III.

Guglielmo Berlinghieri era tornato e ritornato piú volte alla casa dell'amante meravigliandosi del lungo e strano ritardo, finché dalla casa udí delle grida e dei gemiti, e per chiarirsi dell'accaduto s'arrestò dinanzi la porta. La madre dell'Agnesina, insospettita per lo scalpitío frequente del cavallo di Guglielmo e levatasi, aveva scoperta la fuga della figliuola; e la fantesca, che aveva udito da un pezzo la corsa del primo cavallo, scese anch'essa le scale, quasi ignara di tutto, e al veder Berlinghieri solo presso l'uscio cominciò anch'ella a piangere, a gridare tradimento! aiuto! corri corri!, e a dire quel che sapeva. Da che Guglielmo capí presto che il rapitore non poteva essere se non l'Imberali; e corse alla porta della città per richiedere e rimproverare i compagni. Costoro risposero:

- Vedemmo un cavallo passare di trotto e non potemmo conoscere chi vi fosse sopra. Saranno lontani, ma la via è questa. - E per quella via cavalcarono tutti e tre.
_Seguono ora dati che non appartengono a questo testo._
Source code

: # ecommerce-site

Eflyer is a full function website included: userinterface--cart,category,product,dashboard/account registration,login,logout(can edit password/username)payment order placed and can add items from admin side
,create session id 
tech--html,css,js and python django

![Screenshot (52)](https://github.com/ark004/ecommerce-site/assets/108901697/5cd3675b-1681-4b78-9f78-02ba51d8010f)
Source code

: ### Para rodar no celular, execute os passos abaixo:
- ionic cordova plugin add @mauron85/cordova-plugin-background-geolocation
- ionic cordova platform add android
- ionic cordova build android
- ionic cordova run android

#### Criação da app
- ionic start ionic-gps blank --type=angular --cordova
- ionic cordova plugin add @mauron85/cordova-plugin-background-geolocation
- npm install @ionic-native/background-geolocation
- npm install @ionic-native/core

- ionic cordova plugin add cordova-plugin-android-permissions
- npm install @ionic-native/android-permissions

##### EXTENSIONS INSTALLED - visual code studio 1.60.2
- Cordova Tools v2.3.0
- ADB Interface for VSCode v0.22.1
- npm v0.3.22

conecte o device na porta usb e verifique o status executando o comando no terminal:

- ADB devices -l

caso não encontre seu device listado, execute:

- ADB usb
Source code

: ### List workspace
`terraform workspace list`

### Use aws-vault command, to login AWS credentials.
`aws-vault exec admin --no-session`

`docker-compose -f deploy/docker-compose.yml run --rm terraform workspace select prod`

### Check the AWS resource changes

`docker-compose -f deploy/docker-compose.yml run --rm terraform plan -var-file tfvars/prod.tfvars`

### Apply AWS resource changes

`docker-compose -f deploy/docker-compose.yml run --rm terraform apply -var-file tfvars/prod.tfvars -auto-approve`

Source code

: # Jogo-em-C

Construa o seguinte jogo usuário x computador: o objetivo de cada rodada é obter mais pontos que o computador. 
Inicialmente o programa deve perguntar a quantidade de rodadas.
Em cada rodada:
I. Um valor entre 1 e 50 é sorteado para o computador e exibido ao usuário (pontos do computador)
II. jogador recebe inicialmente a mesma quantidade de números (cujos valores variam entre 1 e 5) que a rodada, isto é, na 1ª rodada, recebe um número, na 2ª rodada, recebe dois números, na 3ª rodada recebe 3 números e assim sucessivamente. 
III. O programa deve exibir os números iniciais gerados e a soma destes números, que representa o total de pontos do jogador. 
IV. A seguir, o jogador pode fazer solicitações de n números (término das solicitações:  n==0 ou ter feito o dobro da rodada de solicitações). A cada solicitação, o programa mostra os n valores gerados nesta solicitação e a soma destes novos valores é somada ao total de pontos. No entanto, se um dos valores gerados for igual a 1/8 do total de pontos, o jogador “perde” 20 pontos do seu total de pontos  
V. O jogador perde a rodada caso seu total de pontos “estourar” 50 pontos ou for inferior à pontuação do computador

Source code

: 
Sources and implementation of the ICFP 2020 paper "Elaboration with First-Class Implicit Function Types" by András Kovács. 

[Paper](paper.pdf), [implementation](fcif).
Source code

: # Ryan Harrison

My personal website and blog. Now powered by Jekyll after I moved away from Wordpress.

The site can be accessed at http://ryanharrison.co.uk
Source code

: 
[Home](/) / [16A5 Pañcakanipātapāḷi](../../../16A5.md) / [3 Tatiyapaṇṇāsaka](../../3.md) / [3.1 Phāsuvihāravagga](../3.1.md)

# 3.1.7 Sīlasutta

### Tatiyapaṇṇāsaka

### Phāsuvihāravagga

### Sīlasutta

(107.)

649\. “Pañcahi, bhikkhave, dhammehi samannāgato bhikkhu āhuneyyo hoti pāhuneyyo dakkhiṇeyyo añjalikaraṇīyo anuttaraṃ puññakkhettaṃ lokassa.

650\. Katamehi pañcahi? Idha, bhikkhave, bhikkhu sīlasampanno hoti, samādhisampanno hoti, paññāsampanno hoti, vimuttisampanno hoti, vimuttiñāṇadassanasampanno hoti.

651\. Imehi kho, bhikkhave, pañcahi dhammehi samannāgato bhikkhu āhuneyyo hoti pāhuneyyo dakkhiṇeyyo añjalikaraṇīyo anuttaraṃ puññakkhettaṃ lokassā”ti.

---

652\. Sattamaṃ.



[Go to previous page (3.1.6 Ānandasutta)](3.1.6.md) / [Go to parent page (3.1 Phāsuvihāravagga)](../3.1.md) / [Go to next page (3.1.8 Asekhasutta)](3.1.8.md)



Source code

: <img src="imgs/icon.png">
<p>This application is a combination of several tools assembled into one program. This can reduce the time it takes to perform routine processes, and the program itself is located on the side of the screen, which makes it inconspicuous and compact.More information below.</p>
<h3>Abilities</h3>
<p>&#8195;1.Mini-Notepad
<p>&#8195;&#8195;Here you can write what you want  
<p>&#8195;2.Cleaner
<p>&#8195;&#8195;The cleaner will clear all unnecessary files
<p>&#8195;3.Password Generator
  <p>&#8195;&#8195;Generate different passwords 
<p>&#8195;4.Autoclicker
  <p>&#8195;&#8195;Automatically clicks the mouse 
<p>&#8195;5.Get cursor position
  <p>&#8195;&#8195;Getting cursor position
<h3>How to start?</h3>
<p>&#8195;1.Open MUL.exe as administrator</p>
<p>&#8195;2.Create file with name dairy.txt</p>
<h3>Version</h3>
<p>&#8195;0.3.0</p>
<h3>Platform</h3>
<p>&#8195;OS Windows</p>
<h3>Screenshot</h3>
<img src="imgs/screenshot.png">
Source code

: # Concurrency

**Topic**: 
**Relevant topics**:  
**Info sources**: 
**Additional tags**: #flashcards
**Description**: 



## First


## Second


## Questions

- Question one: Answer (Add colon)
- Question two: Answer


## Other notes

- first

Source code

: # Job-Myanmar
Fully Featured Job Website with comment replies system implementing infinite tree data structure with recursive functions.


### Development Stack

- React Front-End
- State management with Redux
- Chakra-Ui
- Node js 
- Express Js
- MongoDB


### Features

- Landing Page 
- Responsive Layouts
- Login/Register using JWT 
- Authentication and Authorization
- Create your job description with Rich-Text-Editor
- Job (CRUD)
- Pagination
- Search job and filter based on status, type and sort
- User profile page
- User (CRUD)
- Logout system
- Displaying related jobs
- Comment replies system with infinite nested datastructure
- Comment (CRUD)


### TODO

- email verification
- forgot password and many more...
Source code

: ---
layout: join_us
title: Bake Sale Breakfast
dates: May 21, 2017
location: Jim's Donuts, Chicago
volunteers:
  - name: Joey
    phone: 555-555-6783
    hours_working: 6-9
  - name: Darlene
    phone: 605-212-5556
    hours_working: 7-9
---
Quando giunsero all'abetaia, la luna, in ultimo quarto, era in mezzo al cielo. Guglielmo vide súbito il destriero di Riccardo e i tre pervennero tosto ove il lume della luna, fra i rami e le foglie, tremava sui due amanti felici. Alla vista i compagni ammiccarono e Guglielmo afferrò il pugnale; ma l'uno disse: - Berlinghieri non ferirà un cavaliere che dorme - , e l'altro, anche piú cortese, disse: - Noi non consentiremo mai che tu faccia paura a una fanciulla che giace cosí tranquilla - . E l'uno e l'altro fermarono per le briglie i loro cavalli ad un tronco; poi, come quelli che non provavano angoscia di gelosia e si sentivano tutti rotti per la corsa sfrenata, coricatisi su l'erba fresca a riposare, dopo poco, tant'alta era la quiete del luogo, s'addormentarono. Ma Guglielmo, legato egli pure il cavallo a un abete, si sedé con piú desiderio di vendicarsi che di dormire, e guardava la bella giovane dormire cosí, e avrebbe voluto ricuperarla. Se non che nessuno sa convincersi del proprio danno, ed egli voleva anche convincersi dell'innocenza di lei: forse ella aveva respinto l'amante con promesse mendaci, e nella speranza di chi la liberasse era stata presa dal sonno. E allora perché dormiva Rinaldo e dormiva con faccia gioiosa? No: la colpa della fanciulla pareva manifesta; ma essa era una povera fanciulla e degna di scusa. Degno invece di un'acerba vendetta era Rinaldo Imberali; e quale migliore vendetta dell'aspettare che l'Agnesina, risvegliandosi già pentita del fallo, corresse nelle braccia di lui, Berlinghieri? Veramente ella poteva anche opporsi all'amore antico, e con che scorno per lui, Berlinghieri! Ma Guglielmo ricordava le prove di quell'amore, e incredulo, quasi non vedesse ciò che vedeva, pensò che fingerebbe di dormire anche lui per sorprendere gli atti dell'Agnesina al ridestarsi e attendere ch'ella piú facilmente, perché non rimproverata, minacciata o pregata, tornasse a lui. Però dié tregua ai pensieri, e a poco a poco - tant'alta era la quiete del luogo - a quel suo affanno; a poco a poco sentí la stanchezza e sentí il ristoro di quel letto d'erba fresca e molle; e gli si annebbiavano i pensieri, e gli sembrava che la ragione lo aiutasse. A che penar tanto e tanto faticare per una fanciulletta senza giudizio? Non lo chiamavano belle donne a Firenze desiderose di lui? Non era da pazzo correr dietro a dei pazzi? E non era meglio dormire davvero?

La stanchezza..., l'alta quiete del luogo..., l'erba fresca...; e Guglielmo Berlinghieri non ebbe piú forza di rilevare le pálpebre.